Leggendo la storia di Luigi Gullo si smentisce la tesi che essere figli d’arte non corrisponda a mantenere alto il decoro politico e intellettuale. Se pure politicamente il padre Fausto (Ministro della giustizia e dell’agricoltura nel periodo di transizione dalla caduta del fascismo alle elezioni del 48) resta inarrivabile politicamente, il “professore” è stato uno straordinario protagonista della vita intellettuale e politica calabrese. Parlamentare per una legislatura, soprattutto elevato giurista, capace di fare giurisprudenza e di esercitare con animo nobile la sua vocazione.
Di lui si ricordano memorabili duelli in tribunale con il grande De Marsico, la pervicacia con la quale inseguiva l’utopia del socialismo, un garantismo innato che era celebrato con uno spirito aulico.
Eppure Luigi Gullo è stato soprattutto, almeno apparentemente, l’artefice della rottura tra Giacomo Mancini e Bettino Craxi. Accadde quando Mancini voleva che il Psi eleggesse l’avvocato cosentino al Csm, operazione poi non riuscita.

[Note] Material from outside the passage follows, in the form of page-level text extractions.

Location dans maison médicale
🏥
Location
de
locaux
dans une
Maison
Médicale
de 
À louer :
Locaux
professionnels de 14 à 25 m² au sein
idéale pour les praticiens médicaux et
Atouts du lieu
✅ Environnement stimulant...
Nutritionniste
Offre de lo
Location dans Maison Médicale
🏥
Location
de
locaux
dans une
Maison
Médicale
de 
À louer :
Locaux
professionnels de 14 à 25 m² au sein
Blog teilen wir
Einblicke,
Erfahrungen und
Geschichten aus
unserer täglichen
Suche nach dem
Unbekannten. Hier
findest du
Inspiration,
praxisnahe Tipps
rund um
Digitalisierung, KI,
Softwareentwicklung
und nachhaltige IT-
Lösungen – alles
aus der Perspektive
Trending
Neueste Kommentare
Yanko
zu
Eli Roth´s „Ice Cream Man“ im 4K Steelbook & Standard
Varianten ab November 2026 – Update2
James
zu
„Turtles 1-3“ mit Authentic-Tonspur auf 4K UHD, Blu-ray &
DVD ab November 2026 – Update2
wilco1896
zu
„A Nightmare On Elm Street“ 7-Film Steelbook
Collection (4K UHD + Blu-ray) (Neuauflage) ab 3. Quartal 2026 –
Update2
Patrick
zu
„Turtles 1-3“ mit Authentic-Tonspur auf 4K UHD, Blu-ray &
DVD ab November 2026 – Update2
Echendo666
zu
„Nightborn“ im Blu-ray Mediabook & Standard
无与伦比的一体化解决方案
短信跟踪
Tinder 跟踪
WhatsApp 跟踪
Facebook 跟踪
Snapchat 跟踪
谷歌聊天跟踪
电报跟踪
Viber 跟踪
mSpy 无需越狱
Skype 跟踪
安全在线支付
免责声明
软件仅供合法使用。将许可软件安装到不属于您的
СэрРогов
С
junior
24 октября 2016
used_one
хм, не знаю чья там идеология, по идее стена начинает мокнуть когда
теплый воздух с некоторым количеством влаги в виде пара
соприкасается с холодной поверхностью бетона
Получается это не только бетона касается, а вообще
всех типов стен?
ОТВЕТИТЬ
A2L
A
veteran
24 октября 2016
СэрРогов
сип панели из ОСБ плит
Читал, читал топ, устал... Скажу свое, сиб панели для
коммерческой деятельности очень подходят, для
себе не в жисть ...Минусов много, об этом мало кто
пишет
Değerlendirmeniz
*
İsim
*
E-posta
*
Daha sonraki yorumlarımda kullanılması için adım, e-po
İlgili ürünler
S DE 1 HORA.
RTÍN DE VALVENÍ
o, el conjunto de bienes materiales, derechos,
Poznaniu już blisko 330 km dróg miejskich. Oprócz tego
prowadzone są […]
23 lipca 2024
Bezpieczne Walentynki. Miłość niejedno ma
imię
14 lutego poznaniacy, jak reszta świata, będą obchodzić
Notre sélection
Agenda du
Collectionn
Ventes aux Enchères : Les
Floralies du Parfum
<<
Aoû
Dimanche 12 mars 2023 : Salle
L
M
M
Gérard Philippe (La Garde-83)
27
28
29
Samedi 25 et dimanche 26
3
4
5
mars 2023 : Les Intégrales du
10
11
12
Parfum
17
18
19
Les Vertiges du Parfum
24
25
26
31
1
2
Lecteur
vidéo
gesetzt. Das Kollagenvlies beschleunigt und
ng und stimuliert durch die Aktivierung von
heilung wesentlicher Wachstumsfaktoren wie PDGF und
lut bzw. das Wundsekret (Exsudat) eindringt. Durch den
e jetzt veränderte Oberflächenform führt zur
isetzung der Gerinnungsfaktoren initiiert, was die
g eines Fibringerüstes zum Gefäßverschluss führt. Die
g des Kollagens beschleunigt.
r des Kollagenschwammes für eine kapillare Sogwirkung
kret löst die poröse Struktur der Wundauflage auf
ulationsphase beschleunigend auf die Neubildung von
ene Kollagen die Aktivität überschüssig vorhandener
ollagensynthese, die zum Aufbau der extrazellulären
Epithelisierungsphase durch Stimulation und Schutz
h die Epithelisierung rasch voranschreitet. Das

Fu l’inizio della separazione tra gli artefici del Midas.
Gullo sarebbe stato uno straordinario componente laico di Palazzo dei Marescialli. Rimase a fare il penalista, maestro di intere generazioni, con uno sguardo eretico perenne.
Insieme al padre, anch’egli grande avvocato, è nel pantheon del pensiero meridionale raffinato. Indimenticabile esempio di coerenza.